When ‘Stand Your Ground’ Fails [Black Man Serving Life Sentence]
As the shooting death of Trayvon Martin and the failure of authorities to arrest his killer, George Zimmerman, continues to grab headlines, many conservatives and gun rights advocates insist that race has nothing to do with it. Some have also rallied to the defense of Florida’s “stand your ground” law, the self-defense legislation under which Zimmerman was able to avoid arrest. Yet not all stand your ground claims are so successful. Not too far from Sanford, Fla., a black man named John McNeil is serving a life sentence for shooting Brian Epp, a white man who trespassed and attacked him at his home in Georgia, another stand your ground state.
It all began in early 2005, when McNeil and his wife, Anita, hired Brian Epp’s construction company to build a new house in Cobb County, Ga. The McNeils testified that Epp was difficult to work with, which led to heated confrontations. They eventually decided to close on the house early to rid their lives of Epp, whom they found increasingly threatening. At the closing, both parties agreed that Epp would have 10 days to complete the work, after which he would stay away from the property, but he failed to keep up his end of the bargain.
On Dec. 6, 2005, John McNeil’s 15-year-old son, La’Ron, notified his dad over the phone that a man he didn’t recognize was lurking in the backyard.
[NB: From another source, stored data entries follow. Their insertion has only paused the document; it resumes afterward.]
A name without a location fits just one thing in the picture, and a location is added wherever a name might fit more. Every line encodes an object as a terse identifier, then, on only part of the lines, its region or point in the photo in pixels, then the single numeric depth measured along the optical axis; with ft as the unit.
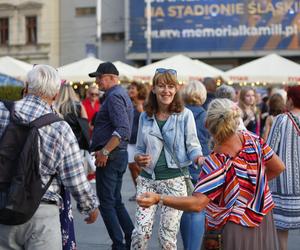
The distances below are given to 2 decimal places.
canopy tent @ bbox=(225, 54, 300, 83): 61.72
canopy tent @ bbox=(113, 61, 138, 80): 64.69
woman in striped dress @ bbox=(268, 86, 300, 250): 16.79
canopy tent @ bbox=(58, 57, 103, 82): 63.10
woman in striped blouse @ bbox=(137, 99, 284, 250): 10.79
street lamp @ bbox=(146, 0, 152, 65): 110.01
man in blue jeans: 17.85
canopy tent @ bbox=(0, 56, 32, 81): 64.59
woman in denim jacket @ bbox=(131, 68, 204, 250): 15.71
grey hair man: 11.28
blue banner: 120.67
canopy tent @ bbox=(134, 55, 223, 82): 63.67
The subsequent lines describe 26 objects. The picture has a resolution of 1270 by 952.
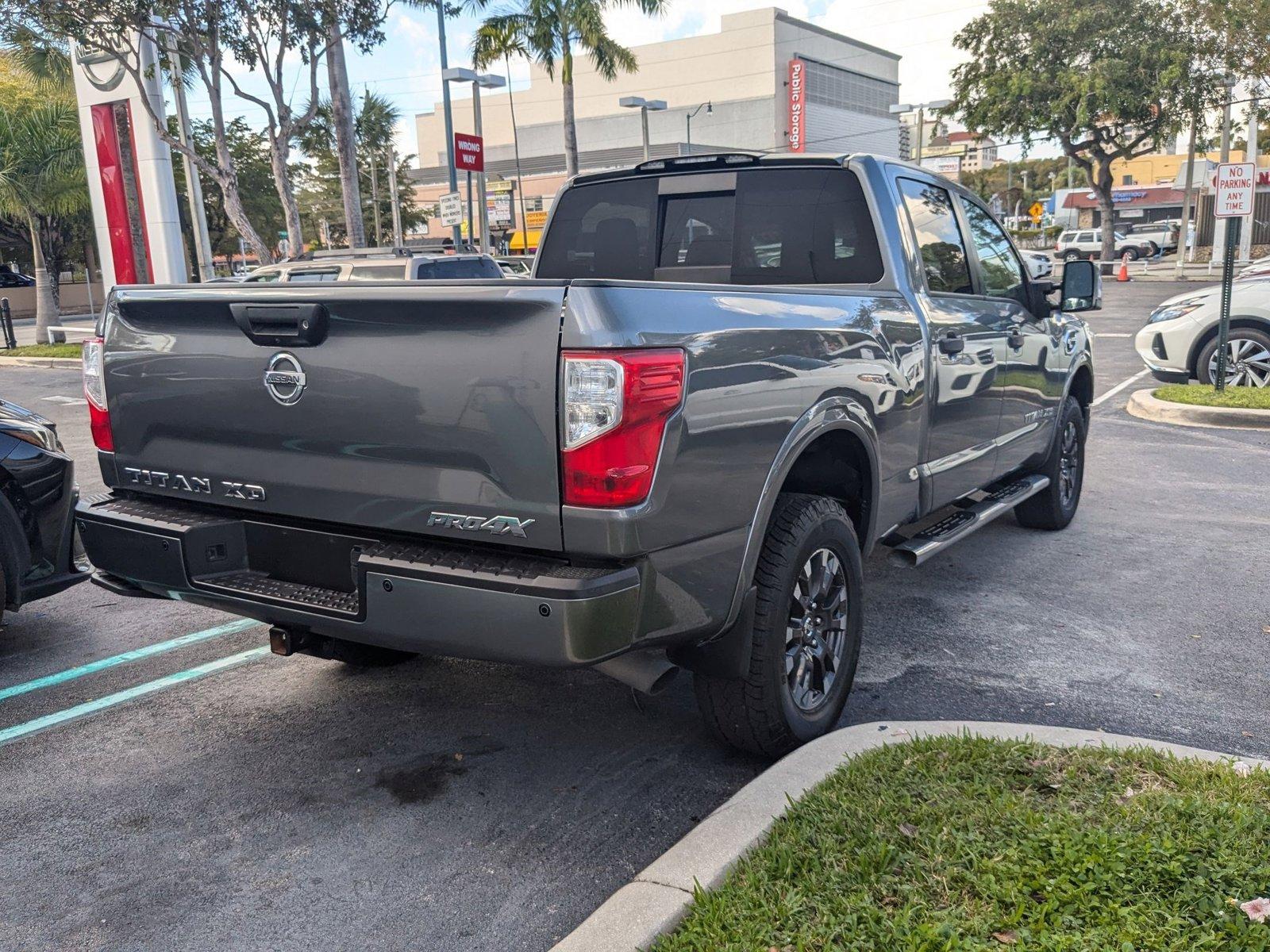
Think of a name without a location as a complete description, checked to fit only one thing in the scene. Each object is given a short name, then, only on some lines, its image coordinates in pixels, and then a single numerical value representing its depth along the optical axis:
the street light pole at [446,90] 24.53
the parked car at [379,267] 13.47
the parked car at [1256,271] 12.17
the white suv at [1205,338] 11.33
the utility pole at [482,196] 27.89
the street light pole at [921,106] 42.28
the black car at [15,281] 44.47
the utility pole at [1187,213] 36.59
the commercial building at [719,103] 77.44
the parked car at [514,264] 22.12
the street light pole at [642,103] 38.02
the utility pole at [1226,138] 38.22
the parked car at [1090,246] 53.66
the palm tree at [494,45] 33.22
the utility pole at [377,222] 62.19
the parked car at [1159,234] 54.94
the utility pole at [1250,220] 34.44
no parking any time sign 11.31
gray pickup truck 2.77
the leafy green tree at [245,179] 51.44
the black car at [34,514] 4.66
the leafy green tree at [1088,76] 37.81
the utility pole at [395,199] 56.66
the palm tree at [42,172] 24.48
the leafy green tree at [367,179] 60.38
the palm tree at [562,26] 32.94
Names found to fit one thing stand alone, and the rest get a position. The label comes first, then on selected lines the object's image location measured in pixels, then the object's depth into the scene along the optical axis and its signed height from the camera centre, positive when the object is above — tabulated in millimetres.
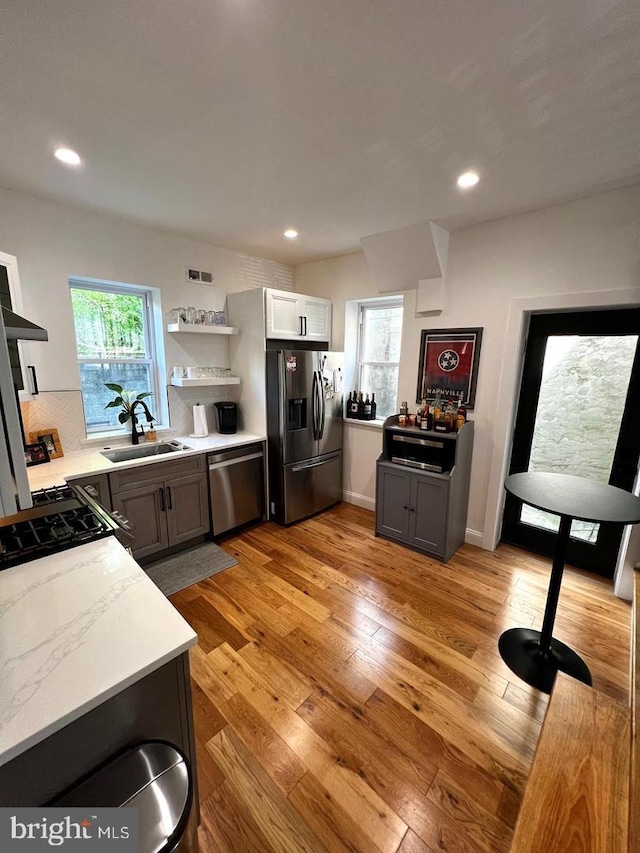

When La’Ron told the man to leave, an argument broke out. McNeil was still on the phone and immediately recognized Epp’s voice. According to La’Ron’s testimony, Epp pointed a folding utility knife at La’Ron’s face and said, “[w]hy don’t you make me leave?” at which point McNeil told his son to go inside and wait while he called 911 and headed home.
According to McNeil’s testimony, when he pulled up to his house, Epp was next door grabbing something from his truck and stuffing it in his pocket. McNeil quickly grabbed his gun from the glove compartment in plain view of Epp who was coming at him “fast.” McNeil jumped out of the car and fired a warning shot at the ground insisting that Epp back off. Instead of retreating, Epp charged at McNeil while reaching for his pocket, so McNeil fired again, this time fatally striking Epp in the head. (Epp was found to have a folding knife in his pocket, although it was shut.)